Abstract

There is a property of a quantum state called ``magic.'' As shown by the Gottesman-Knill theorem, so-called stabilizer states, which are composed of only Clifford gates, can be efficiently computed on a classical computer, and thus quantum computation gives no advantage. Nonstabilizer states are called magic states, which are necessary to achieve the universal quantum computation. Magic (monotone) is the measure of the amount of nonstabilizer resource, and it measures how difficult it is for a classical computer to simulate the state. We study magic of states in the integrable and chaotic regimes of the higher-spin generalization of the Ising model through two quantities: ``mana'' and ``robustness of magic'' (RoM).
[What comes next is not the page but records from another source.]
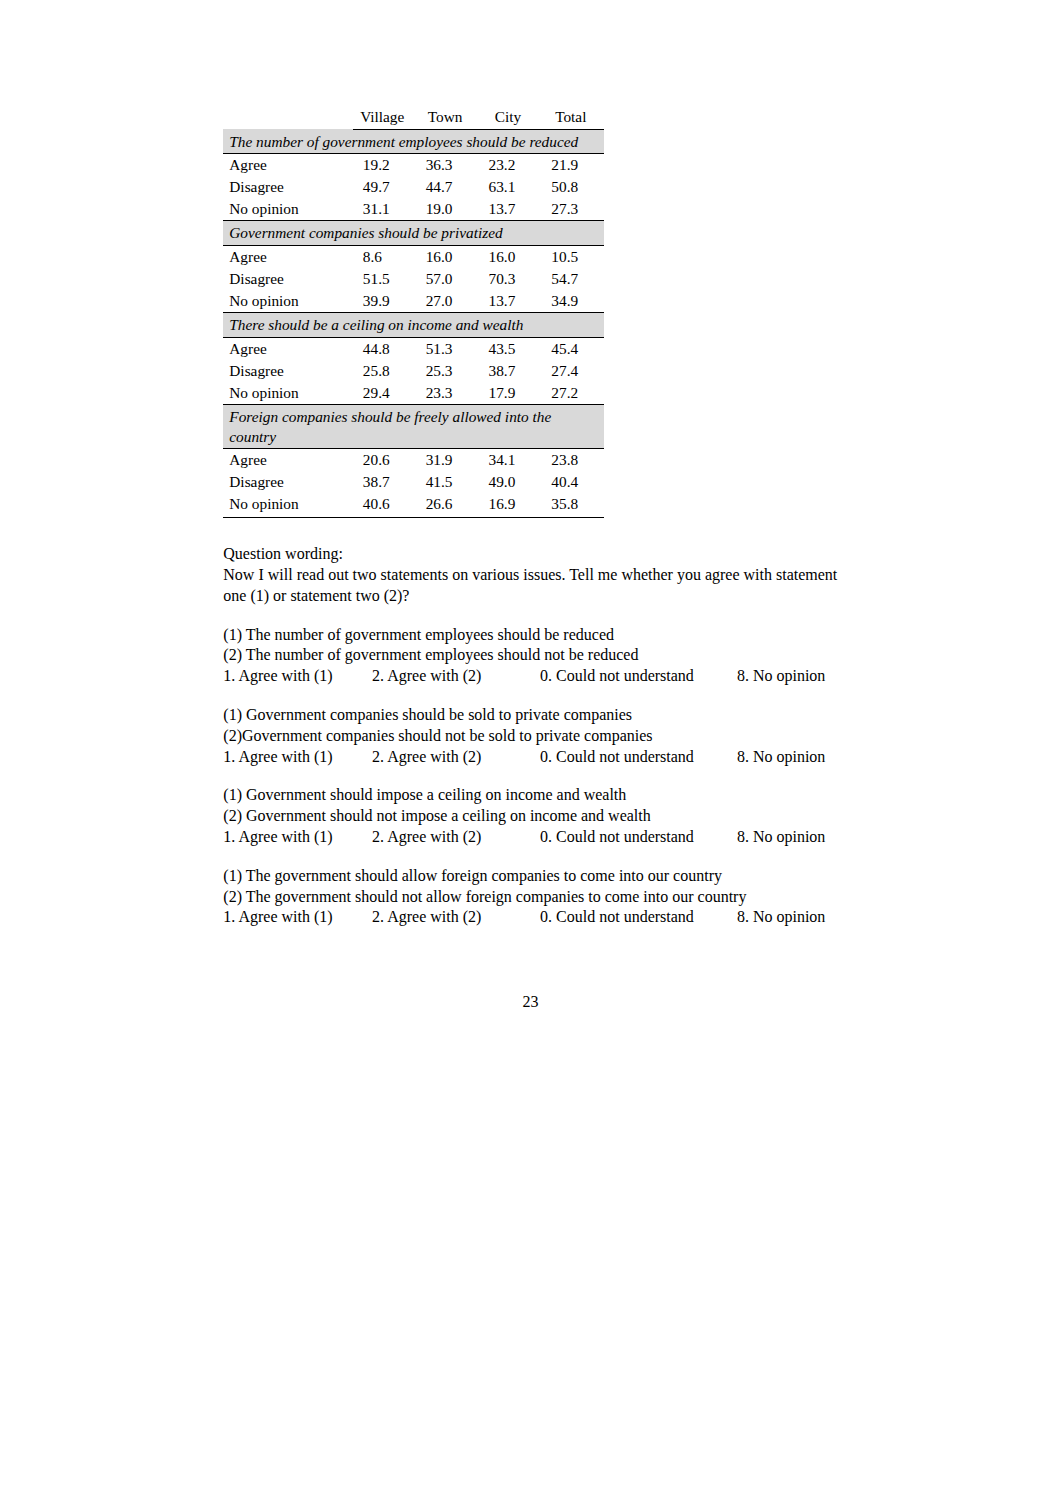| | Village | Town | City | Total |
| The number of government employees should be reduced |
| Agree | 19.2 | 36.3 | 23.2 | 21.9 |
| Disagree | 49.7 | 44.7 | 63.1 | 50.8 |
| No opinion | 31.1 | 19.0 | 13.7 | 27.3 |
| Government companies should be privatized |
| Agree | 8.6 | 16.0 | 16.0 | 10.5 |
| Disagree | 51.5 | 57.0 | 70.3 | 54.7 |
| No opinion | 39.9 | 27.0 | 13.7 | 34.9 |
| There should be a ceiling on income and wealth |
| Agree | 44.8 | 51.3 | 43.5 | 45.4 |
| Disagree | 25.8 | 25.3 | 38.7 | 27.4 |
| No opinion | 29.4 | 23.3 | 17.9 | 27.2 |
| Foreign companies should be freely allowed into the country |
| Agree | 20.6 | 31.9 | 34.1 | 23.8 |
| Disagree | 38.7 | 41.5 | 49.0 | 40.4 |
| No opinion | 40.6 | 26.6 | 16.9 | 35.8 |
Question wording:
Now I will read out two statements on various issues. Tell me whether you agree with statement one (1) or statement two (2)?
(1) The number of government employees should be reduced
(2) The number of government employees should not be reduced
1. Agree with (1) 2. Agree with (2) 0. Could not understand8. No opinion
(1) Government companies should be sold to private companies
(2)Government companies should not be sold to private companies
1. Agree with (1) 2. Agree with (2) 0. Could not understand8. No opinion
(1) Government should impose a ceiling on income and wealth
(2) Government should not impose a ceiling on income and wealth
1. Agree with (1) 2. Agree with (2) 0. Could not understand8. No opinion
(1) The government should allow foreign companies to come into our country
(2) The government should not allow foreign companies to come into our country
1. Agree with (1) 2. Agree with (2) 0. Could not understand8. No opinion
23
We find that in the chaotic regime, mana increases monotonically in time in the early-time region, and at late times these quantities oscillate around some nonzero value that increases linearly with respect to the system size. Our result also suggests that under chaotic dynamics, any state evolves to a state whose mana almost saturates the optimal upper bound; i.e., the state becomes ``maximally magical.'' We find that RoM also shows similar behaviors. On the other hand, in the integrable regime, mana and RoM behave periodically in time in contrast to the chaotic case. In addition to mana and RoM, for the early-time behavior of magic, we study the stabilizer R\'enyi entropy, which can be numerically computed for larger systems than mana and RoM. In the anti-de Sitter/conformal field theory correspondence, classical spacetime emerges from the chaotic nature of the dual quantum system. Our results suggest that magic of quantum states is strongly involved in the emergence of spacetime geometry.